── PROVIDED RECORDS ──

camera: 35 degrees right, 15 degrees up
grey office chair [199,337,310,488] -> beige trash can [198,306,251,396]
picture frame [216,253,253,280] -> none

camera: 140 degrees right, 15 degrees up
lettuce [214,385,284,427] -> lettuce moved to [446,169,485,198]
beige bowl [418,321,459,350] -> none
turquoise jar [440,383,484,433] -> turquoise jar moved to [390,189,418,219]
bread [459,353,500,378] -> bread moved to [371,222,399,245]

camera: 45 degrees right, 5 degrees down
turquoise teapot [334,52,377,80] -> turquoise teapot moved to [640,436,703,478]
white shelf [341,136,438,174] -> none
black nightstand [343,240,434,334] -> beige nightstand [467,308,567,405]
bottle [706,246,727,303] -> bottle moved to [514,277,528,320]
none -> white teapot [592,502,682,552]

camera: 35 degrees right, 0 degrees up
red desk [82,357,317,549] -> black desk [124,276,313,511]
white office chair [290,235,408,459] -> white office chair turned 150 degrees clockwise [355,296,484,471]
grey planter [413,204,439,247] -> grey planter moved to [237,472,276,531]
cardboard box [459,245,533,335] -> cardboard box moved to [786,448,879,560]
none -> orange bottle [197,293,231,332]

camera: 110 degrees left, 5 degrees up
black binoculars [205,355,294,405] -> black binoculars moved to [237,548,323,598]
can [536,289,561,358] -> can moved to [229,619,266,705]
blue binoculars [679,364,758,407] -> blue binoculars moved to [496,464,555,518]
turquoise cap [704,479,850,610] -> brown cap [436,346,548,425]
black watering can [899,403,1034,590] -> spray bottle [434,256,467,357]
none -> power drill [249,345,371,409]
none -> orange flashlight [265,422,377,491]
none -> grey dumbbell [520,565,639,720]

───

#### EXERCISE
Wherever the word "office" occurs in the data above, copy the line it sits in.

#### ANSWER BELOW
grey office chair [199,337,310,488] -> beige trash can [198,306,251,396]
white office chair [290,235,408,459] -> white office chair turned 150 degrees clockwise [355,296,484,471]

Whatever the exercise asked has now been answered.